## Task
Every entry that appears below is to be output exactly.
====== Data excerpts ======
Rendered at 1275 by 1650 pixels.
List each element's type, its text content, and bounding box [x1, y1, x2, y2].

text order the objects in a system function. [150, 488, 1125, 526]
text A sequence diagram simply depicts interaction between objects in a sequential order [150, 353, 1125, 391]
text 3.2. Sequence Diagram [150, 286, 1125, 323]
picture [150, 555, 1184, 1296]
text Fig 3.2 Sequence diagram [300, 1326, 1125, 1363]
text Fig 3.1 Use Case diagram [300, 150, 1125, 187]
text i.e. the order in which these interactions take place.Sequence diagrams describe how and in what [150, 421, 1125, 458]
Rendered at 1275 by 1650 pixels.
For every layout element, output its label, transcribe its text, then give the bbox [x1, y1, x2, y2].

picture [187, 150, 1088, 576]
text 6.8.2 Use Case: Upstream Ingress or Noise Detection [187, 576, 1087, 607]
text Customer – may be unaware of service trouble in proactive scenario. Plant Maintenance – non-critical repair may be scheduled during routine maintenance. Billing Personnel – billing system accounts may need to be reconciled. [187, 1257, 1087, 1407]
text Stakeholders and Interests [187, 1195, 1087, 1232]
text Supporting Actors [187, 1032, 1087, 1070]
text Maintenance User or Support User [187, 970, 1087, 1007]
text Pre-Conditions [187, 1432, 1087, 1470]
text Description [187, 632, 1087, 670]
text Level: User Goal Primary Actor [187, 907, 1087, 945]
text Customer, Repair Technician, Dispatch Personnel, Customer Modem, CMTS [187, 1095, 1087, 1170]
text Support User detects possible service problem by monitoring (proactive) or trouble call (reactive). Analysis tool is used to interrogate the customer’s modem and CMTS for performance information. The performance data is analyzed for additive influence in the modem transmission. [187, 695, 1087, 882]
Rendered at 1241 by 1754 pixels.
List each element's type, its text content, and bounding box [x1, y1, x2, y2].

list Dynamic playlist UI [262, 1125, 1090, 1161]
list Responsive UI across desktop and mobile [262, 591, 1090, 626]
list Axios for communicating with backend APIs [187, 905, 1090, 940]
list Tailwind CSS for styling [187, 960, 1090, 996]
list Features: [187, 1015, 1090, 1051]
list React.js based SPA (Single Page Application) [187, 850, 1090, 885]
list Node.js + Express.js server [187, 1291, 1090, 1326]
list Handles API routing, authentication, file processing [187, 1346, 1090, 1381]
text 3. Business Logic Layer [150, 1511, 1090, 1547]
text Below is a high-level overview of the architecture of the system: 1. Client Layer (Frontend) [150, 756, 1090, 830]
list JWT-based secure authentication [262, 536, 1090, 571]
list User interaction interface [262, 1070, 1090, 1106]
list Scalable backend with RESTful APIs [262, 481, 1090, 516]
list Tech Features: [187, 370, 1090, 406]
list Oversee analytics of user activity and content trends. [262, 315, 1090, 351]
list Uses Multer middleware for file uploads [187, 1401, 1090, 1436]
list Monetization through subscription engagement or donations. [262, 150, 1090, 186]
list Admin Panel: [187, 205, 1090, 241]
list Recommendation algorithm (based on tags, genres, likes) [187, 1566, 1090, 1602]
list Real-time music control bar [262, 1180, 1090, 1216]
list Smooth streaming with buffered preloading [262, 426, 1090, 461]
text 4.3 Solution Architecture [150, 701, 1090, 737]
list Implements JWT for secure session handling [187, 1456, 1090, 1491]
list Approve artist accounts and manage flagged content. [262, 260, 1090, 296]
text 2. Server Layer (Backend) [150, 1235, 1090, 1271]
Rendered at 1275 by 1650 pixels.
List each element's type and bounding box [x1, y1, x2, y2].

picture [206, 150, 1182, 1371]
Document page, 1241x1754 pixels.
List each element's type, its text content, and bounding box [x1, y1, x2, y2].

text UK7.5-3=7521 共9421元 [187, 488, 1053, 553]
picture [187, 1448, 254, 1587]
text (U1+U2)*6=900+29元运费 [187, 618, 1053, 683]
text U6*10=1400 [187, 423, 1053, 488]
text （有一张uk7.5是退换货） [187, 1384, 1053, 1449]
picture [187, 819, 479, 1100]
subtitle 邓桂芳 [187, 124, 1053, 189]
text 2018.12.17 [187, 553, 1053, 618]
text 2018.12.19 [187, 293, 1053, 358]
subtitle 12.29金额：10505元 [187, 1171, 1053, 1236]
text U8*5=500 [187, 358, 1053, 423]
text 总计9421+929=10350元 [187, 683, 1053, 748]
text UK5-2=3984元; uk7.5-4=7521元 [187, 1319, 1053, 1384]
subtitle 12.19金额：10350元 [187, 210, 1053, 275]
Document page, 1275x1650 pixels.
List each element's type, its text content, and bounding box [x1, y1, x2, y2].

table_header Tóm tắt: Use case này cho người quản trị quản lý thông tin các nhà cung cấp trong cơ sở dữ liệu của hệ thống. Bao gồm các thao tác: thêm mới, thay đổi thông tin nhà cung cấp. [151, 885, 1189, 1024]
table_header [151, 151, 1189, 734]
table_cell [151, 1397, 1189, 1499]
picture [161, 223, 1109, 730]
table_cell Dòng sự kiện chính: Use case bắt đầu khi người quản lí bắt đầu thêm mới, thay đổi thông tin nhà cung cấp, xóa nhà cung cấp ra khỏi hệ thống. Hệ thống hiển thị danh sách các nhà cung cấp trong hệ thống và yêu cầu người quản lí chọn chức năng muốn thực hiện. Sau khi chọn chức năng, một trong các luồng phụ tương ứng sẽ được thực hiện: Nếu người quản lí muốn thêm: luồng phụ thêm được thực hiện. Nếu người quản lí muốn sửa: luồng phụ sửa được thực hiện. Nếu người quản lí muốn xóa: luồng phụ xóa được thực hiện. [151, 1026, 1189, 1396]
======
## Answer for the task
Rendered at 1275 by 1650 pixels.
List each element's type, its text content, and bounding box [x1, y1, x2, y2].

text order the objects in a system function. [150, 488, 1125, 526]
text A sequence diagram simply depicts interaction between objects in a sequential order [150, 353, 1125, 391]
text 3.2. Sequence Diagram [150, 286, 1125, 323]
picture [150, 555, 1184, 1296]
text Fig 3.2 Sequence diagram [300, 1326, 1125, 1363]
text Fig 3.1 Use Case diagram [300, 150, 1125, 187]
text i.e. the order in which these interactions take place.Sequence diagrams describe how and in what [150, 421, 1125, 458]
Rendered at 1275 by 1650 pixels.
For every layout element, output its label, transcribe its text, then give the bbox [x1, y1, x2, y2].

picture [187, 150, 1088, 576]
text 6.8.2 Use Case: Upstream Ingress or Noise Detection [187, 576, 1087, 607]
text Customer – may be unaware of service trouble in proactive scenario. Plant Maintenance – non-critical repair may be scheduled during routine maintenance. Billing Personnel – billing system accounts may need to be reconciled. [187, 1257, 1087, 1407]
text Stakeholders and Interests [187, 1195, 1087, 1232]
text Supporting Actors [187, 1032, 1087, 1070]
text Maintenance User or Support User [187, 970, 1087, 1007]
text Pre-Conditions [187, 1432, 1087, 1470]
text Description [187, 632, 1087, 670]
text Level: User Goal Primary Actor [187, 907, 1087, 945]
text Customer, Repair Technician, Dispatch Personnel, Customer Modem, CMTS [187, 1095, 1087, 1170]
text Support User detects possible service problem by monitoring (proactive) or trouble call (reactive). Analysis tool is used to interrogate the customer’s modem and CMTS for performance information. The performance data is analyzed for additive influence in the modem transmission. [187, 695, 1087, 882]
Rendered at 1241 by 1754 pixels.
List each element's type, its text content, and bounding box [x1, y1, x2, y2].

list Dynamic playlist UI [262, 1125, 1090, 1161]
list Responsive UI across desktop and mobile [262, 591, 1090, 626]
list Axios for communicating with backend APIs [187, 905, 1090, 940]
list Tailwind CSS for styling [187, 960, 1090, 996]
list Features: [187, 1015, 1090, 1051]
list React.js based SPA (Single Page Application) [187, 850, 1090, 885]
list Node.js + Express.js server [187, 1291, 1090, 1326]
list Handles API routing, authentication, file processing [187, 1346, 1090, 1381]
text 3. Business Logic Layer [150, 1511, 1090, 1547]
text Below is a high-level overview of the architecture of the system: 1. Client Layer (Frontend) [150, 756, 1090, 830]
list JWT-based secure authentication [262, 536, 1090, 571]
list User interaction interface [262, 1070, 1090, 1106]
list Scalable backend with RESTful APIs [262, 481, 1090, 516]
list Tech Features: [187, 370, 1090, 406]
list Oversee analytics of user activity and content trends. [262, 315, 1090, 351]
list Uses Multer middleware for file uploads [187, 1401, 1090, 1436]
list Monetization through subscription engagement or donations. [262, 150, 1090, 186]
list Admin Panel: [187, 205, 1090, 241]
list Recommendation algorithm (based on tags, genres, likes) [187, 1566, 1090, 1602]
list Real-time music control bar [262, 1180, 1090, 1216]
list Smooth streaming with buffered preloading [262, 426, 1090, 461]
text 4.3 Solution Architecture [150, 701, 1090, 737]
list Implements JWT for secure session handling [187, 1456, 1090, 1491]
list Approve artist accounts and manage flagged content. [262, 260, 1090, 296]
text 2. Server Layer (Backend) [150, 1235, 1090, 1271]
Rendered at 1275 by 1650 pixels.
List each element's type and bounding box [x1, y1, x2, y2].

picture [206, 150, 1182, 1371]
Document page, 1241x1754 pixels.
List each element's type, its text content, and bounding box [x1, y1, x2, y2].

text UK7.5-3=7521 共9421元 [187, 488, 1053, 553]
picture [187, 1448, 254, 1587]
text (U1+U2)*6=900+29元运费 [187, 618, 1053, 683]
text U6*10=1400 [187, 423, 1053, 488]
text （有一张uk7.5是退换货） [187, 1384, 1053, 1449]
picture [187, 819, 479, 1100]
subtitle 邓桂芳 [187, 124, 1053, 189]
text 2018.12.17 [187, 553, 1053, 618]
text 2018.12.19 [187, 293, 1053, 358]
subtitle 12.29金额：10505元 [187, 1171, 1053, 1236]
text U8*5=500 [187, 358, 1053, 423]
text 总计9421+929=10350元 [187, 683, 1053, 748]
text UK5-2=3984元; uk7.5-4=7521元 [187, 1319, 1053, 1384]
subtitle 12.19金额：10350元 [187, 210, 1053, 275]
Document page, 1275x1650 pixels.
List each element's type, its text content, and bounding box [x1, y1, x2, y2].

table_header Tóm tắt: Use case này cho người quản trị quản lý thông tin các nhà cung cấp trong cơ sở dữ liệu của hệ thống. Bao gồm các thao tác: thêm mới, thay đổi thông tin nhà cung cấp. [151, 885, 1189, 1024]
table_header [151, 151, 1189, 734]
table_cell [151, 1397, 1189, 1499]
picture [161, 223, 1109, 730]
table_cell Dòng sự kiện chính: Use case bắt đầu khi người quản lí bắt đầu thêm mới, thay đổi thông tin nhà cung cấp, xóa nhà cung cấp ra khỏi hệ thống. Hệ thống hiển thị danh sách các nhà cung cấp trong hệ thống và yêu cầu người quản lí chọn chức năng muốn thực hiện. Sau khi chọn chức năng, một trong các luồng phụ tương ứng sẽ được thực hiện: Nếu người quản lí muốn thêm: luồng phụ thêm được thực hiện. Nếu người quản lí muốn sửa: luồng phụ sửa được thực hiện. Nếu người quản lí muốn xóa: luồng phụ xóa được thực hiện. [151, 1026, 1189, 1396]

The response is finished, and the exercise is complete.